Eine Geschichte, die das Innerste des Waldviertlers nach außen kehrt
Die Schatten zwischen den Bäumen geben sicher nicht alles preis, was sich in ihnen verbirgt, auch wenn unsere heutige, von rationalem Denken geprägte Wahrnehmung die herbstlichen Wälder wohl nicht mehr als bedrohliche Heimstatt von Kobolden, Hexen oder Ungeheuern sieht.
Früher war diese Ansicht aber eine breit akzeptierte. Die Natur wurde als belebt gesehen – und zwar in all ihren Facetten: denjenigen, die sich die Menschen erklären konnten, aber auch denjenigen, die für die Bewohner dieses Hochlandes nicht so einfach zu durchschauen waren. Segen und Verderben lagen für die Menschen, die direkt in und von der Natur lebten, eng beieinander und es war deutlich einfacher, mit konkreten Wesenheiten als mit einem abstrakten Schicksal zu hadern, wenn widrige Wetterumstände, Seuchen oder ähnliche Katastrophen den Bauern das Leben schwer machten.
So existieren besonders im nördlichen Waldviertel verschiedene Sagenvarianten zum Thema "Wilde Jagd". Stets geht es darin um Erscheinungen am (Nacht-)Himmel, die als Jagdgesellschaft übernatürlicher Wesen interpretiert werden. Diese können zu bestimmten Zeiten - etwa den Raunächten - besonders häufig beobachtet werden und es ist wichtig, sich beim Herannahen jener buchstäblich „Wilden Jagd“ möglichst unauffällig zu verhalten, da es sonst passieren kann, dass man in diesem schauerlichen Zug mitgerissen wird.
Ein Beispiel für die Popularität jener Geschichte ist zum Beispiel der Flurname "Wilde Jagd" nördlich von Hörmanns bei Litschau.
Der "Wilde Jäger", der die unirdische Gesellschaft anführt, wird in den meisten Sagenfassungen ganz offen als "Wotan" bezeichnet, worin deutlich wird, aus welcher Besiedlungsperiode des Waldviertels dieser Mythos stammt: aus der germanischen. Stämme jenes Volkes dominierten das Viertel ober dem Manhartsberg zeitlich gesehen zwischen den Kelten und den Slawen und scheinen zumindest in der Sagenliteratur doch einige Spuren ihrer Glaubenswelt hinterlassen zu haben.
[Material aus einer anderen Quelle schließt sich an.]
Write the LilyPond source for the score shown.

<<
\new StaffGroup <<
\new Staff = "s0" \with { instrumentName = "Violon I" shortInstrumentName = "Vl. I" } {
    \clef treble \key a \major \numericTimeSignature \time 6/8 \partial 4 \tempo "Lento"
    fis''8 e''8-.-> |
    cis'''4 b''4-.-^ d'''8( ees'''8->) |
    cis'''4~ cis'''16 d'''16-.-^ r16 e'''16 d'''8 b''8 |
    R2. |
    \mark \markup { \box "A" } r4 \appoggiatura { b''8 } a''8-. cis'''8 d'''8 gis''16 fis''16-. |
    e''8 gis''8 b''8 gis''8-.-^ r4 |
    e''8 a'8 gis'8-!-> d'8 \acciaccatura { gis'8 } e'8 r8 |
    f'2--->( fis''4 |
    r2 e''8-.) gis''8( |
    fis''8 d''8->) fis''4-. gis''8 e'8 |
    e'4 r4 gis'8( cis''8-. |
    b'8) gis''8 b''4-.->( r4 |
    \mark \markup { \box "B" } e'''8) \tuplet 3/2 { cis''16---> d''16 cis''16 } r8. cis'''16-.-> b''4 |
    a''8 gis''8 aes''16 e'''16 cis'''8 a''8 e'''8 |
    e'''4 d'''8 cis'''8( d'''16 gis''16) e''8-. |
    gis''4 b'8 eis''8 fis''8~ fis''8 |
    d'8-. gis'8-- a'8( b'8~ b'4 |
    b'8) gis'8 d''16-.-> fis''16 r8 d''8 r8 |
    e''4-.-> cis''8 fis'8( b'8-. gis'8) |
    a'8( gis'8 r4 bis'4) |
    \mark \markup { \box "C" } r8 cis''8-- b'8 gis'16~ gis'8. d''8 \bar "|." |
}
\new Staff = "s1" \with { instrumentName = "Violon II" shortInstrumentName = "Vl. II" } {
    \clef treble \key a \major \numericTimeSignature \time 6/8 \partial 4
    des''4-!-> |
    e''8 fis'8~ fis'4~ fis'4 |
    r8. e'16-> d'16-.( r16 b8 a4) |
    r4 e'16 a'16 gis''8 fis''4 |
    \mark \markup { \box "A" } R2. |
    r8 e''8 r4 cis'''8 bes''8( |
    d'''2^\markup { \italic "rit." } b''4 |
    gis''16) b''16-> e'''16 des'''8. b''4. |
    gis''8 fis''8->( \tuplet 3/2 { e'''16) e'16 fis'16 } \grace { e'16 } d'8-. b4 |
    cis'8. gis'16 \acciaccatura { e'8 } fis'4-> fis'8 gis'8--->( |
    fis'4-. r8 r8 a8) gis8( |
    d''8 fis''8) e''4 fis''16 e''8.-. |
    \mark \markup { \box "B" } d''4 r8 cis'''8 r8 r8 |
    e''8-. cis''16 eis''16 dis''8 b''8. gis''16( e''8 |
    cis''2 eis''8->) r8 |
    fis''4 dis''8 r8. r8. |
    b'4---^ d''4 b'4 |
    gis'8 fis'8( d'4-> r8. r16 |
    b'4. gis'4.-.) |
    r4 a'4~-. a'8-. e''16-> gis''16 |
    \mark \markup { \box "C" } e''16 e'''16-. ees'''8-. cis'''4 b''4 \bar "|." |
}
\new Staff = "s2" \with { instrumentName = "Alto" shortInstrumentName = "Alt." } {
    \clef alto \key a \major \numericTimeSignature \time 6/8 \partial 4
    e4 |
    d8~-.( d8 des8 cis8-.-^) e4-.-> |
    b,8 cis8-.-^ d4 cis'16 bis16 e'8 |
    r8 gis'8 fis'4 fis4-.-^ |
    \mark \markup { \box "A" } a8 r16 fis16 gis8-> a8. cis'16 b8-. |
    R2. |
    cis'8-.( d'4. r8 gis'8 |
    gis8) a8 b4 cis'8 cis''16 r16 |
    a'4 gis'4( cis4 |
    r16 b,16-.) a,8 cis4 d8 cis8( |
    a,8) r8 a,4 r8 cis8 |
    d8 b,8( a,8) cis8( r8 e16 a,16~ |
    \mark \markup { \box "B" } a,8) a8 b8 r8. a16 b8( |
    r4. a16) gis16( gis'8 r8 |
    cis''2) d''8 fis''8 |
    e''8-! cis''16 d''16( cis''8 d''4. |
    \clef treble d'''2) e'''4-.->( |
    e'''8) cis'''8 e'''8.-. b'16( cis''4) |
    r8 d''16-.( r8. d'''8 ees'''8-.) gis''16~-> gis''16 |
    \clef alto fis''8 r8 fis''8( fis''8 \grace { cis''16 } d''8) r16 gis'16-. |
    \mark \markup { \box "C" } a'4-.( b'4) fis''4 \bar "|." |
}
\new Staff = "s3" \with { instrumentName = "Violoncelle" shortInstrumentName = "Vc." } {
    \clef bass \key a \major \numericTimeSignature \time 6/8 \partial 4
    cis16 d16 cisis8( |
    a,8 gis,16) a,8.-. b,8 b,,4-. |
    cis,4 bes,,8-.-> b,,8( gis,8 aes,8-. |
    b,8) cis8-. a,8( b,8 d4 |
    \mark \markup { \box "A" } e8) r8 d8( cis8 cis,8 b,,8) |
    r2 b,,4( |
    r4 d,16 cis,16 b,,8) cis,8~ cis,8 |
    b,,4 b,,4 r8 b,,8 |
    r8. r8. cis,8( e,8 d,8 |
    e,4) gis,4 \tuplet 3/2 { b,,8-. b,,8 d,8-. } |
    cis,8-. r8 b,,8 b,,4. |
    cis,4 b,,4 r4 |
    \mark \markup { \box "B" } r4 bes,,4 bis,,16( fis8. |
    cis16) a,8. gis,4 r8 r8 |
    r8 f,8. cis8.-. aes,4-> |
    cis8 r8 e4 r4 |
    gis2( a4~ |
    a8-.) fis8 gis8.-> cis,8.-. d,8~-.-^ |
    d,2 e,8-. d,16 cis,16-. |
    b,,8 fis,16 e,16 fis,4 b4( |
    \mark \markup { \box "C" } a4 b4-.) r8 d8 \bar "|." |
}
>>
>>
Mehrere Sagengestalten des nördlichen Waldviertels sind an ihren Attributen und ihren Handlungen tatsächlich unschwer als germanische Gottheiten zu erkennen.
Die naheliegendste Deutung sieht die Wilde Jagd als Bildhaftmachung von Ängsten, die mit der dunklen Jahreszeit, den Überlebenssorgen in den Wintermonaten und den zu dieser Zeit anberaumten Totengedenkfesten zusammenhängt.
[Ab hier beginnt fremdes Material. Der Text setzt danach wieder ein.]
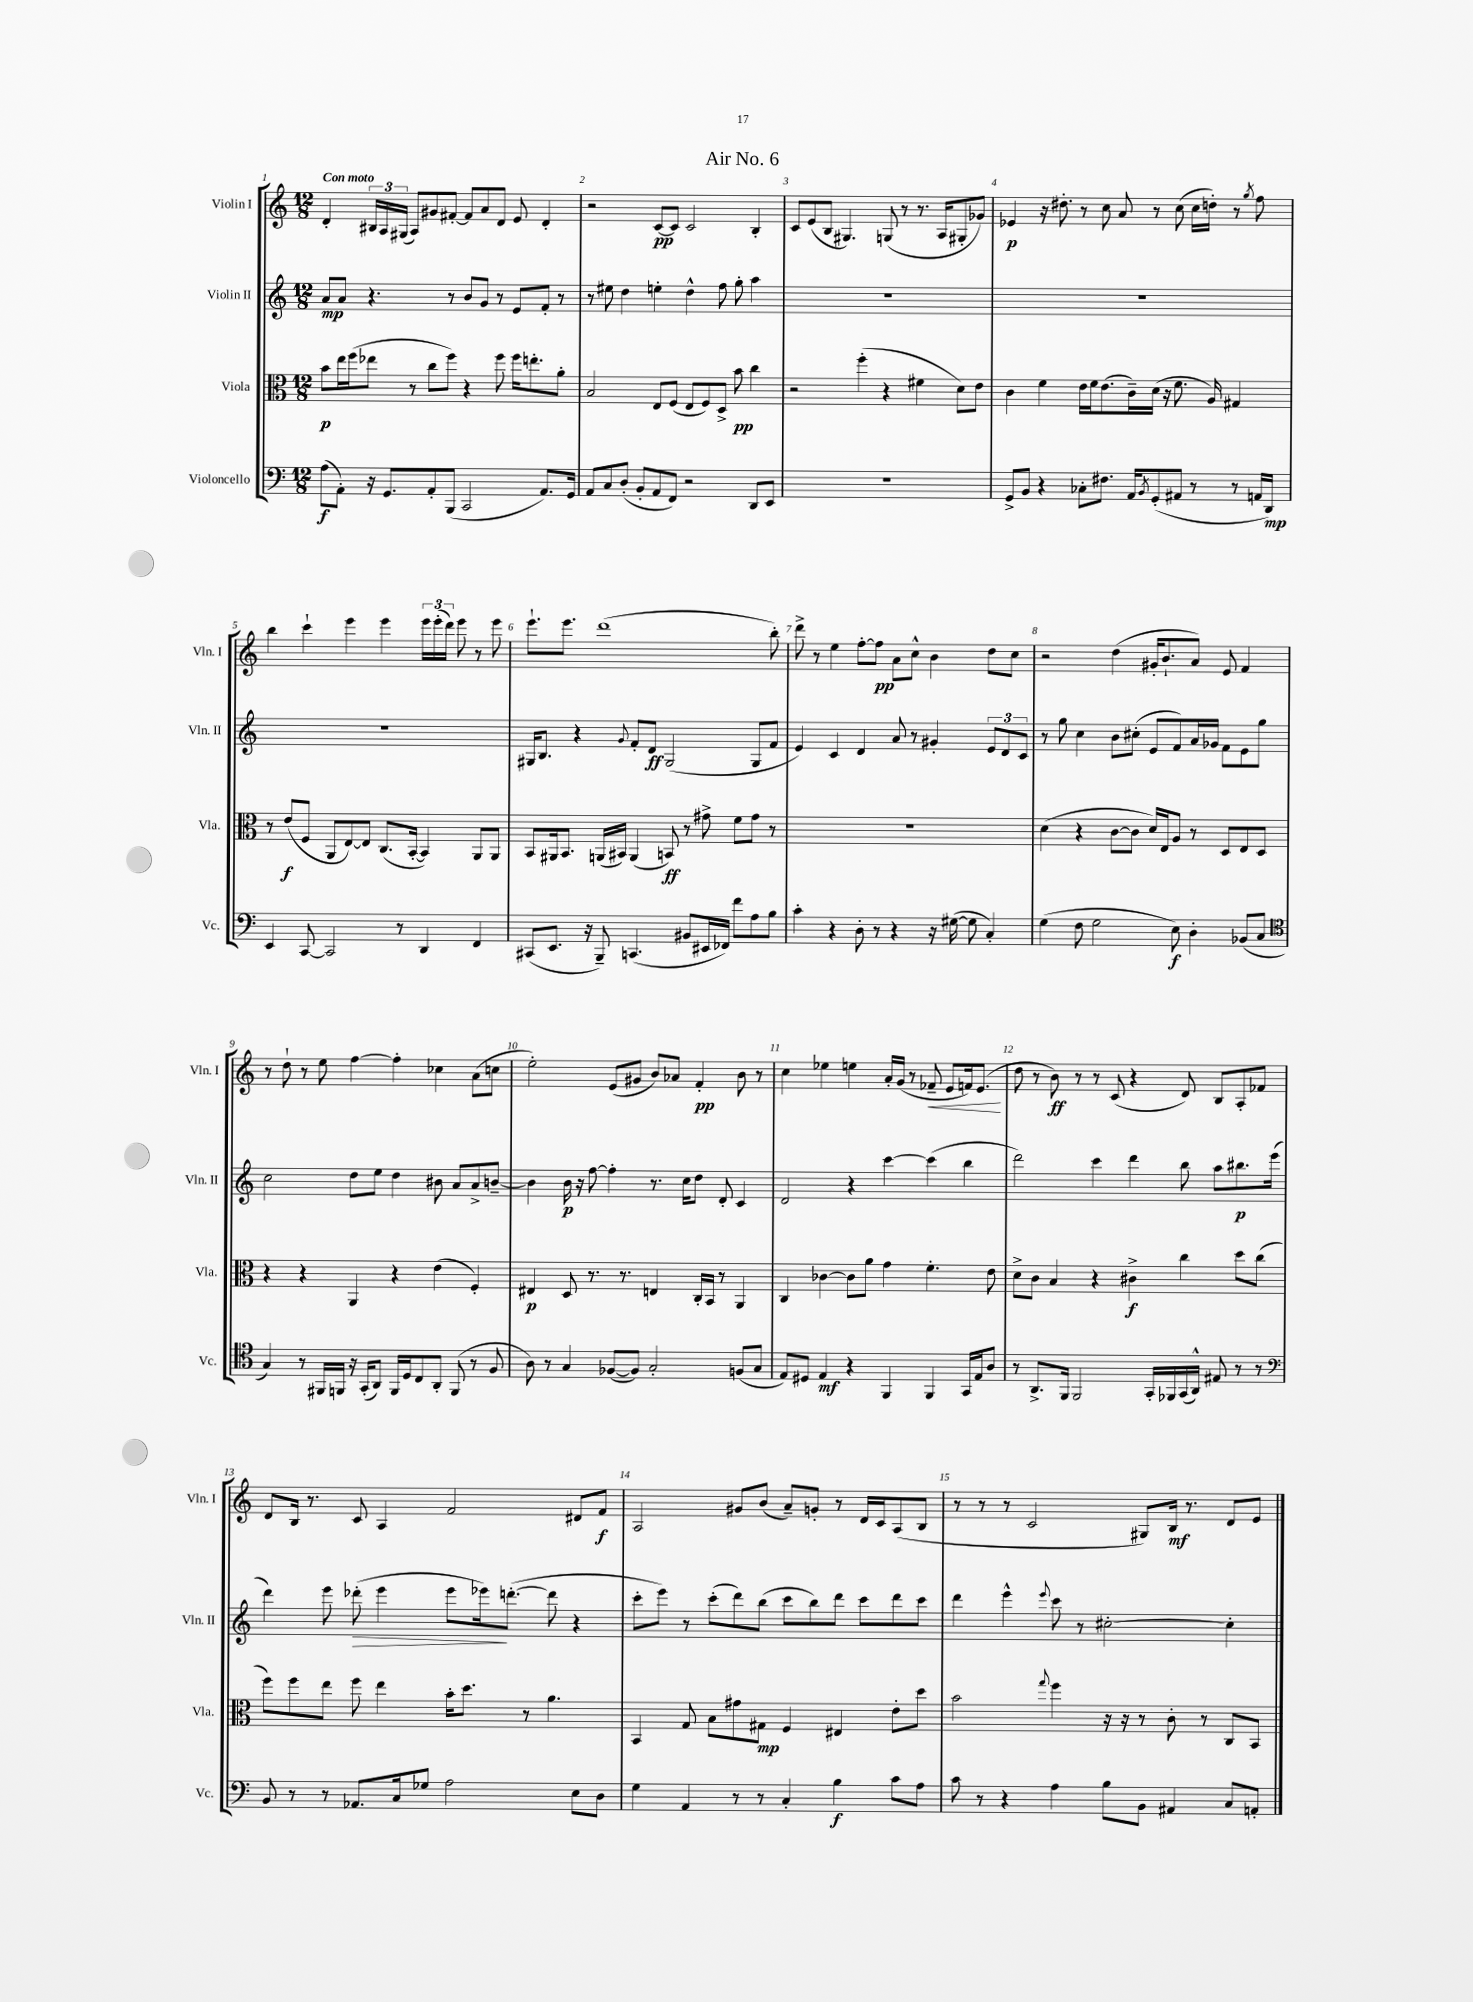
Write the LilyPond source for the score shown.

\header { title = "Air No. 6" }
<<
\new StaffGroup <<
\new Staff = "s0" \with { instrumentName = "Violin I" shortInstrumentName = "Vln. I" } {
    \clef treble \key c \major \numericTimeSignature \time 12/8 \tempo "Con moto"
    d'4-. \tuplet 3/2 { bis16 a16 gis16( } a8) gis'8 fis'8~-. fis'8 a'8 d'8 e'8 d'4-. |
    r2 c'8~\pp c'8 c'2 b4-. |
    c'8 e'8( b8 gis4.) g8( r8 r8. a16 gis8-. ges'8) |
    ees'4\p r16 dis''8.-. r8 c''8 a'8 r8 c''8( c''16 d''16-.) r8 \acciaccatura { g''8 } f''8 |
    b''4 c'''4-! e'''4 e'''4 \tuplet 3/2 { e'''16 e'''16-.( d'''16) } e'''8 r8 e'''8 |
    e'''8.-! e'''8. d'''1( b''8-.) |
    d'''8-> r8 e''4 f''8~-. f''8\pp a'8 c''8-^ b'4 d''8 c''8 |
    r2 d''4( gis'16-. b'8.-! a'8) e'8 f'4 |
    r8 d''8-! r8 e''8 f''4~ f''4-. ces''4 a'8( c''8 |
    e''2-.) e'8( gis'8 b'8) aes'8 f'4-.\pp b'8 r8 |
    c''4 ees''4 e''4 a'16-. g'16( r8 fes'8--\< e'8 f'16) e'8.\!( |
    d''8 r8 b'8\ff) r8 r8 c'8( r4 d'8) b8 a8-. fes'8 |
    d'8 b16 r8. c'8 a4 f'2 dis'8 f'8\f |
    a2 gis'8 b'8( a'8--) g'8-. r8 d'16 c'16 a8( b8 |
    r8 r8 r8 c'2 gis8) b16\mf r8. d'8 e'8 \bar "|." |
}
\new Staff = "s1" \with { instrumentName = "Violin II" shortInstrumentName = "Vln. II" } {
    \clef treble \key c \major \numericTimeSignature \time 12/8
    a'8\mp a'8 r4. r8 b'8 g'8 r8 e'8 f'8-. r8 |
    r8 eis''8 d''4 e''4-. d''4-^ f''8 g''8-. a''4 |
    R1. |
    R1. |
    R1. |
    gis16 b8. r4 \appoggiatura { g'8 } f'8-. d'8\ff gis2( gis8 f'8 |
    e'4) c'4 d'4 a'8 r8 gis'4-. \tuplet 3/2 { e'8 d'8 c'8 } |
    r8 g''8 c''4 b'8 cis''8-.( e'8 f'8) a'16 ges'16 f'8 e'8 g''8 |
    c''2 d''8 e''8 d''4 bis'8 a'8 a'8-> b'8~-- |
    b'4 b'16\p r16 f''8~ f''4-. r8. c''16 d''8 d'8-. c'4 |
    d'2 r4 c'''4~ c'''4( b''4 |
    d'''2) c'''4 d'''4 b''8 a''8 bis''8.\p e'''16( |
    d'''4) e'''8 des'''8-.\>( e'''4 e'''8 ees'''16\!) d'''8.~-.( d'''8 r4 |
    c'''8-. e'''8) r8 c'''8-.( d'''8) b''8( c'''8 b''8) d'''8 c'''8 d'''8 c'''8 |
    d'''4 e'''4-^ \appoggiatura { e'''8 } c'''8 r8 cis''2~-. cis''4-. \bar "|." |
}
\new Staff = "s2" \with { instrumentName = "Viola" shortInstrumentName = "Vla." } {
    \clef alto \key c \major \numericTimeSignature \time 12/8
    b'8\p e''16 f''16( ees''8 r8 c''8 f''8) r4 f''8 f''16 e''8.-. a'8-. |
    b2 e8 f8( e8 f8) d8-> b'8\pp c''4 |
    r2 f''4-.( r4 fis'4 d'8) e'8 |
    c'4 f'4 e'16 f'16 e'8.( c'16--) d'16( r16 f'8. a16) gis4 |
    r8 e'8\f( f8 a,8 e8~) e8 c8.( b,16~-. b,4) a,8 a,8 |
    b,8 ais,16 b,8. a,16( bis,16) a,4( b,8\ff) r8 gis'8-> f'8 gis'8 r8 |
    R1. |
    d'4( r4 c'8~ c'8 d'16) e16 a8 r8 d8 e8 d8 |
    r4 r4 a,4 r4 e'4( f4-.) |
    eis4\p d8 r8. r8. e4 c16-. b,16 r8 a,4 |
    c4 ces'4~ ces'8 a'8 g'4 f'4.-. e'8 |
    d'8-> c'8 b4 r4 cis'4->\f c''4 d''8 c''8( |
    f''8) f''8 e''8 f''8 e''4 b'16-. d''8. r8 a'4. |
    b,4 g8 b8 gis'8 gis8\mp f4 eis4 e'8-. d''8 |
    b'2 \appoggiatura { g''8 } f''4 r16 r16 r8 c'8-. r8 c8 b,8 \bar "|." |
}
\new Staff = "s3" \with { instrumentName = "Violoncello" shortInstrumentName = "Vc." } {
    \clef bass \key c \major \numericTimeSignature \time 12/8
    a8\f( a,8-.) r16 g,8. a,8-. b,,8( c,2 a,8.) g,16 |
    a,8 c8 d8-.( b,8-. a,8 f,8) r2 d,8 e,8 |
    r1. |
    g,8-> b,8 r4 ces8-. fis8. a,16 \acciaccatura { b,8 } g,8-.( ais,8 r8 r8 a,16 d,16\mp) |
    e,4 c,8~ c,2 r8 d,4 f,4 |
    cis,8( e,8. r16 b,,8--) c,4.( bis,8 eis,16 fes,16) f'8 a8 b8 |
    c'4-. r4 d8-. r8 r4 r16 gis16~( gis8 c4-.) |
    g4( f8 g2 e8\f) d4-. bes,8( c8 |
    \clef tenor g4) r8 fis,16 f,16 r16 g,16-.( a,8) f,16 d16 c8 a,8-. f,8( r8 f8 |
    a8) r8 g4 fes8~( fes8) g2-. f8( g8 |
    e8) dis8 e4\mf r4 f,4 f,4 g,16 e16 a8 |
    r8 a,8.-> f,16 f,2 g,16-. fes,16 g,16( a,16-^) eis8 r8 r8 |
    \clef bass b,8 r8 r8 aes,8. c16 ges8 a2 e8 d8 |
    g4 a,4 r8 r8 c4-. b4\f c'8 a8 |
    c'8 r8 r4 a4 b8 b,8 ais,4 c8 a,8-. \bar "|." |
}
>>
>>
\layout { \context { \Score \override BarNumber.break-visibility = ##(#f #t #t) barNumberVisibility = #all-bar-numbers-visible } }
Interessant ist, dass die Wilde Jagd zwar ein typisches Sagenmotiv für das nördliche Waldviertel darstellt, aber in mehr oder minder abgewandelter Form fast überall auf der Welt (und nicht nur in indogermanischen Kulturen) anzutreffen ist. Offensichtlich scheint es sich bei ihr um einen Archetypus zu handeln, der in Erzählungen, Gedichten, Liedern und Bildern weltweit Ausdruck gefunden hat. Selbst im - dem Waldviertel ja nicht gerade unmittelbar benachbarten - Nordamerika sind sowohl von den Ureinwohnern als auch von den weißen Siedlern ähnliche Sagenmotive bekannt, wobei letztere wohl einfach ihre tradierten Mythen mitgebracht und in der neuen Heimat maximal den veränderten Lebensumständen angepasst haben dürften.
Dass die Sagenwelt des (nördlichen) Waldviertels sich aber letzten Endes nicht als Vehikel zur Erhöhung der Nächtigungszahlen oder als Publikumsmagnet für Tagesausflügler aus der Bundeshauptstadt eignet, macht das Schicksal der Heidenreichsteiner „Anderswelt“ deutlich, deren kurze Existenz als multimediale Erlebnisausstellung zur Mythenwelt der Region kein großes Glück beschieden war: Bereits zwei Jahre nach der Eröffnung war sie schon wieder geschlossen, verstorben an akutem Umsatzmangel.